Most successful plant-eating dinosaur survived on pine needles, scientists show
Hadrosaurs, the most successful plant eaters of the dinosaur era, stubbornly survived on a diet of pine needles, research has shown.
The duck-billed dinosaurs appear to have left rapidly evolving flowering plants alone and stuck to crunching conifers.
Dr Albert Prieto-Marquez, from the University of Bristol, said: "Some of the immensely successful duck-billed hadrosaurs of the Late Cretaceous might have been eating flowering plants, but their tooth wear patterns, and especially close study of their coprolites - that's fossil poops - shows they were conifer specialists, designed to crush and digest the oily, tough needles and cones."
Plant-eating dinosaurs went through four bursts of evolution, one in the mid-Jurassic era and the other three around 80 million years ago in the Late Cretaceous, said the team writing in the journal Scientific Reports.
Angiosperms, or flowering plants, made their first appearance in the Cretaceous.
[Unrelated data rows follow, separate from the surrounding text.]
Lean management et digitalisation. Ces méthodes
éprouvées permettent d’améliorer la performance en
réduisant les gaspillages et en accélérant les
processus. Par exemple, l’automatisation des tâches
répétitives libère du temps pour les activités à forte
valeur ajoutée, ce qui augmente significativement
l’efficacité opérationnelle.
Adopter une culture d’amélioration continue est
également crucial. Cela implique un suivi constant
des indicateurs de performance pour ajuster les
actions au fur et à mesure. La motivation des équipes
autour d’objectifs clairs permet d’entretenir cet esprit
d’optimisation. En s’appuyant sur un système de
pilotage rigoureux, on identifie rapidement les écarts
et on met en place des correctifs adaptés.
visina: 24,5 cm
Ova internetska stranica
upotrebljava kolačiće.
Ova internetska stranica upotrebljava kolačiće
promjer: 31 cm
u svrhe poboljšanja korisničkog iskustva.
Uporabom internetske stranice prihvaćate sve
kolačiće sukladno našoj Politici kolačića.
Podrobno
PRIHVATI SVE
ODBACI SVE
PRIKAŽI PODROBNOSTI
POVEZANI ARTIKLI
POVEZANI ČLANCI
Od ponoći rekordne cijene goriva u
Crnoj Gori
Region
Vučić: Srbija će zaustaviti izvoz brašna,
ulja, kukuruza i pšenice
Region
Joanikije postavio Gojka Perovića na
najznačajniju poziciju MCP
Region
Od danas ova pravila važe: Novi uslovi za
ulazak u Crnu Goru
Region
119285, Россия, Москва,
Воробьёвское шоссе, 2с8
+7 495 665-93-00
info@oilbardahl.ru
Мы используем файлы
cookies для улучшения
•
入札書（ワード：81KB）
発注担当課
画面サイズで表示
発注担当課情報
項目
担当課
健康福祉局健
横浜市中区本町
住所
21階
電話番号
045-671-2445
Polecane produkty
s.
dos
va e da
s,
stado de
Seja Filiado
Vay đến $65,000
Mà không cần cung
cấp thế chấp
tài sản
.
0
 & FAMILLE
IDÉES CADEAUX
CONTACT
Until then, the Earth's plant life chiefly consisted of mosses, ferns, cycads and conifers.
Although grasses are thought to date back to the dinosaur era, large expanses of grassland such as Africa's savannah did not provide grazing for plant-eating animals until much later.
An examination of hadrosaur jaws and teeth showed that the animals had not responded to changing plant evolution.